AppAssure
- Type: Private
- Industry: Software
- Founded: 2006
- Founder: Najaf Husain
- Defunct: February 24, 2012
- Fate: Acquired by Dell
- Successor: Dell AppAssure, Quest Rapid Recovery
- Headquarters: Reston, Virginia, United States
- Key people: Najaf Husain (Executive Vice President)
- Products: Software
- Owner: Quest Software
- Website: appassure.com at the Wayback Machine (archived 2011-09-04)

= AppAssure =

American software company

AppAssure was a backup and recovery software company founded in 2006 and based in Reston, Virginia.

It was purchased by Dell in 2012. It has since been subsumed by Quest Rapid Recovery.

== Company history ==
AppAssure was founded by Najaf Husain in 2006. In 2008, AppAssure Software received a "Series A" investment by Bain Capital Ventures.

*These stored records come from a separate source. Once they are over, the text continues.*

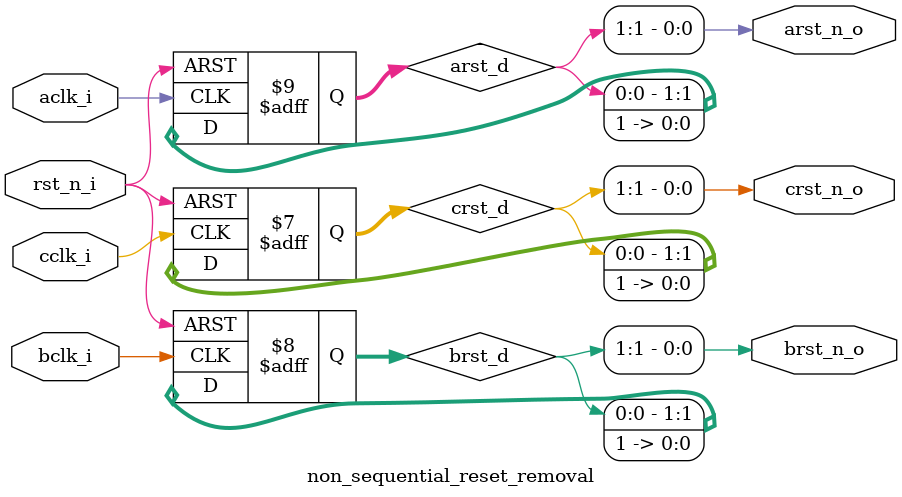
<source format=v>

module non_sequential_reset_removal(
  input      aclk_i,
  input      bclk_i,
  input      cclk_i,
  input      rst_n_i,
  output     arst_n_o,
  output     brst_n_o,
  output     crst_n_o
);

//--------------------------------------------------------------------------------
// Reset synchronizer logic for clock domain A
//--------------------------------------------------------------------------------
  reg  [1:0] arst_d;
  
  always@(posedge aclk_i, negedge rst_n_i) begin
    if (!rst_n_i) begin
	  arst_d <= 1'b0;
	end else begin
	  arst_d <= {arst_d[0], 1'b1};
	end
  end
  
  assign arst_n_o = arst_d[1];
 
//--------------------------------------------------------------------------------
// Reset synchronizer logic for clock domain B
//--------------------------------------------------------------------------------
  reg  [1:0] brst_d;
  
  always@(posedge bclk_i, negedge rst_n_i) begin
    if (!rst_n_i) begin
	  brst_d <= 1'b0;
	end else begin
	  brst_d <= {brst_d[0], 1'b1};
	end
  end
  
  assign brst_n_o = brst_d[1];
  
//--------------------------------------------------------------------------------
// Reset synchronizer logic for clock domain C
//--------------------------------------------------------------------------------
  reg  [1:0] crst_d;
  
  always@(posedge cclk_i, negedge rst_n_i) begin
    if (!rst_n_i) begin
	  crst_d <= 1'b0;
	end else begin
	  crst_d <= {crst_d[0], 1'b1};
	end
  end
  
  assign crst_n_o = crst_d[1];
  
//--------------------------------------------------------------------------------
  
endmodule

</source>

On Friday, Feb. 24, 2012, Dell announced the acquisition of AppAssure, renaming it to Dell AppAssure, which became a part of the Dell Software Group portfolio. Later, upon a new major version release, the company renamed the AppAssure product to Rapid Recovery.

On November 1, 2016, Francisco Partners and Elliot Management acquired Dell Software Group, which was re-launched as Quest Software. Rapid Recovery is currently part of the Quest Software portfolio.

== Features ==
Rapid Recovery software optimizes users’ application experience and simplifies backup and recovery. Rapid Recovery protects systems, apps and data, whether it's physical, virtual or in the cloud. It connects to the cloud and protects growing virtual environments automatically. In 2016, Rapid Recovery added the ability to implement DraaS in the Azure cloud.

The technology is available as software or in rack-mountable appliances (DL Series Appliances).